There are lots of other passages I can use as well, and I have in other places on this website, but I can show you, using two simple verses of Scripture, that God will save all humanity.

First, Galatians 6:10, where Paul wrote, “As we have therefore opportunity, let us do good unto all men, especially unto them who are of the household of faith.” Now, did he write, “As we have therefore opportunity, let us potentially do good unto all men, but really only unto them who are of the household of faith”? No, he didn’t. He said in that verse to do good unto every human one has the opportunity to do so to, not just those who are of the household of faith. The word “especially” in that verse — μάλιστα/malista in the original Koine Greek — doesn’t mean “only” or “exclusively.” It means that those in the household of faith should be treated especially well, but every other human should still be treated well, according to that verse.
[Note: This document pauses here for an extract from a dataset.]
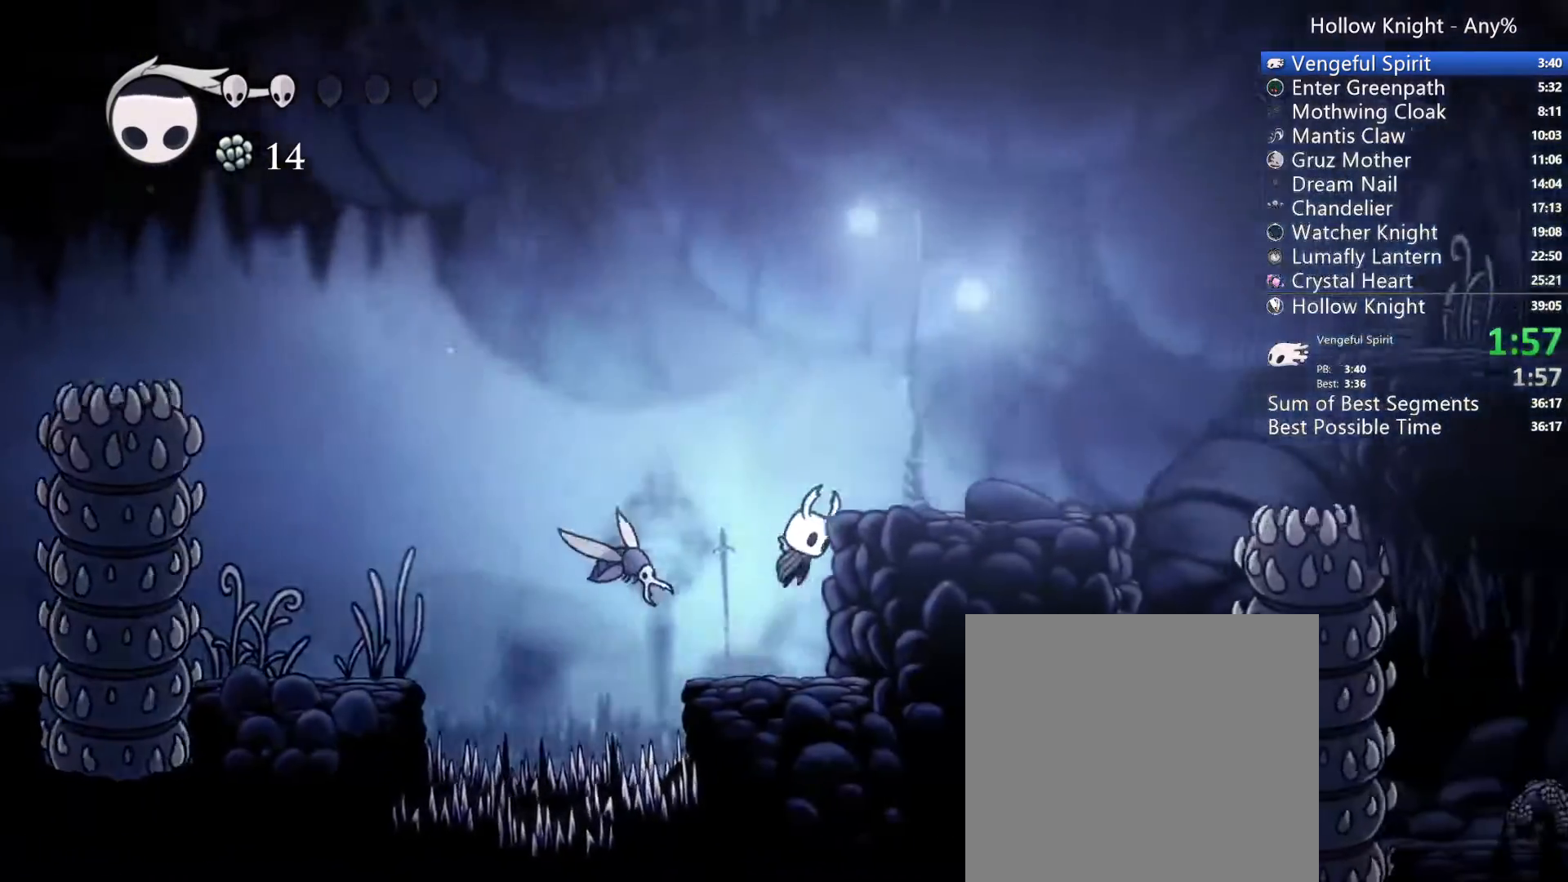
{"dt_ms": 1000, "buttons": ["A", "DPAD_RIGHT"], "left_stick": "center", "right_stick": "center"}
Likewise, in 1 Timothy 4:10, Paul wrote, “For therefore we both labour and suffer reproach, because we trust in the living God, who is the Saviour of all men, specially of those that believe.“ (The word “specially” there is the same Koine Greek word — μάλιστα/malista — as “especially” in the verse in Galatians.) Now, did he write, “…we trust in the living God, who is the potential Saviour of all men, but really only of those that believe”? No, he didn’t. In order for God to be the Saviour of all men, as Paul told us there that He is, He has to ultimately save everyone (you can’t be called someone’s saviour without actually saving them, so to be legitimately referred to as the “Saviour of all men,” He’ll have to actually save all men at some point). Once again, “especially” (or “specially”) doesn’t mean “only” or “exclusively.” It just means that those who believe get a “special” salvation, which involves experiencing our immortality and sinlessness earlier than everyone else, and also possibly getting to reign among the celestials in the heavens, but every other human will still eventually experience salvation, according to that verse.

To put it another way, if, at the end of the school year, a teacher were to say, “I’ve given everyone a passing grade this year, especially Lisa who got an A+,” we’d know that, while nobody else got an A+, they still all passed, since “especially” doesn’t mean “only” or “exclusively.” And for the same reason, we know that, while not everyone will get the “special” salvation that believers will get to enjoy, everyone will still be saved in the end.

Now, if you want to try to read your own presuppositions about salvation and “damnation” into the above verse, I can’t stop you, but it will be just that, you reading your own doctrine into what Scripture actually says.